7. Watch your alcohol consumption – I will not give you any recommendation here, the information is out there and we all know that if we feel we need to drink at all, we should do so in moderation.

a table set for dinner, a hand is pouring red wine from a bottle into a large red wine glass

8. Be in nature – Go for a walk outside, listen to the sounds, smell the air, touch the trees, be present.

Or just sit on a park bench and watch the world go by, the children play, the dogs chase squirrels. Go for a wild swim, a cycle ride, a picnic in the park. Build a den in the woods, let the rain fall on your face and the wind mess up your hair. Just being outside in nature can be a huge mood lifter, reduce anxiety and depression and make you feel wonderful.

a path leading into a forest with tall trees and dim light

9. Get your stress levels down – This is a biggie!! Stress, in my view, is one of the biggest health-zappers out there.

Low-level chronic stress can come from a vast number of things (e.g. discrimination, weight-stigma, work problems, relationship issues, social environment, health issues, mental health problems, etc., stuff we live with on a day-to-day basis, basically). Understanding what stressors are, where in your life they are coming from and then learning strategies on how to reduce stress levels can massively improve your wellbeing. This is a very individual journey, but to give you some ideas of what you may want to explore:

- Meditation

- Mindfulness

- Journaling

- Therapy

- EFT tapping

- Points 1-8 of this blog, especially exercise and being in nature

- Listening to music

- Personal development activities

- Breathing

- Singing

- Visualisations

a card reading the handwritten word mindfulness placed on a window sill facing out to a blurred outdoor setting

10. Health check ups – An essential part of self-care but often ignored due to various reasons. Regular health checks including for dental health, cancer, hearth health, mental health, are key to detecting anything that’s not quite right as early as possible.

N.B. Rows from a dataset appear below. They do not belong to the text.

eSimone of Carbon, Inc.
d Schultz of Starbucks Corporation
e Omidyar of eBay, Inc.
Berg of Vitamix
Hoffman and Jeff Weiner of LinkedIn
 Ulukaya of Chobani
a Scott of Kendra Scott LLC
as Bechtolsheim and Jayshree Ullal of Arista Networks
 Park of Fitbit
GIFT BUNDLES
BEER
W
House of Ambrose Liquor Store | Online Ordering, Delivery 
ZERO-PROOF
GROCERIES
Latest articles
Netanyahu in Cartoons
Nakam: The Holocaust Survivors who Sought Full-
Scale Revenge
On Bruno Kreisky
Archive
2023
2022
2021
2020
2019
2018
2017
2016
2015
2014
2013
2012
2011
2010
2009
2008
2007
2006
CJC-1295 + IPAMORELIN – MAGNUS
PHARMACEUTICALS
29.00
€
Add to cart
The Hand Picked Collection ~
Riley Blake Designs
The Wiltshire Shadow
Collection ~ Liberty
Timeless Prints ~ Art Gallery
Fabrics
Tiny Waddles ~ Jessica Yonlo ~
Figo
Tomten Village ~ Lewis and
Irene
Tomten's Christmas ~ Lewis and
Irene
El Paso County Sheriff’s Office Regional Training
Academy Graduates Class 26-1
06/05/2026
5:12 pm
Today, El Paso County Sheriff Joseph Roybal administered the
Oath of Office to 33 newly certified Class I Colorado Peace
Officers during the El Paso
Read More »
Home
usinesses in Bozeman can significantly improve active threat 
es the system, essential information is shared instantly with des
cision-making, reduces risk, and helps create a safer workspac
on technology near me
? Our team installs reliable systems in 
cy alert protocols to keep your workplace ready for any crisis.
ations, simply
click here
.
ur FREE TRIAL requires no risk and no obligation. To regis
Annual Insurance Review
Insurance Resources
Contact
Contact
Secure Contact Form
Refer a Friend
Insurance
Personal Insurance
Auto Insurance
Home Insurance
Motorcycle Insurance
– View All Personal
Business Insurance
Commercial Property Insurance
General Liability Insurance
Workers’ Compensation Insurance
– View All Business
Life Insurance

For people in larger bodies, health checks often cause high anxiety levels due to the weight-stigma they fear they will experience when checking in with their healthcare professional. If you are in that situation please get in touch with me so that I can give you some tips about how to approach this with your doctor or nurse. No one should wait till it’s too late when it comes to health checks!!

a black and metal stethoscope lying on a white sheet

See, I didn’t mention you need to lose weight at all, and that’s because there is no need to focus on that. Weight is not a behaviour and therefore isn’t something that needs to be modified. (Please note that this does not always apply for someone in a very low weight body, or someone with an active eating disorder, which can have a profound impact on physical and mental health due to malnourishment and emotional trauma).

I’d like to add that there is also no need to detox, cleanse or re-set, your body does that all by itself and you will be better off spending your money on something that makes you feel happy!

Which of the 10 behaviours will you start focussing more on?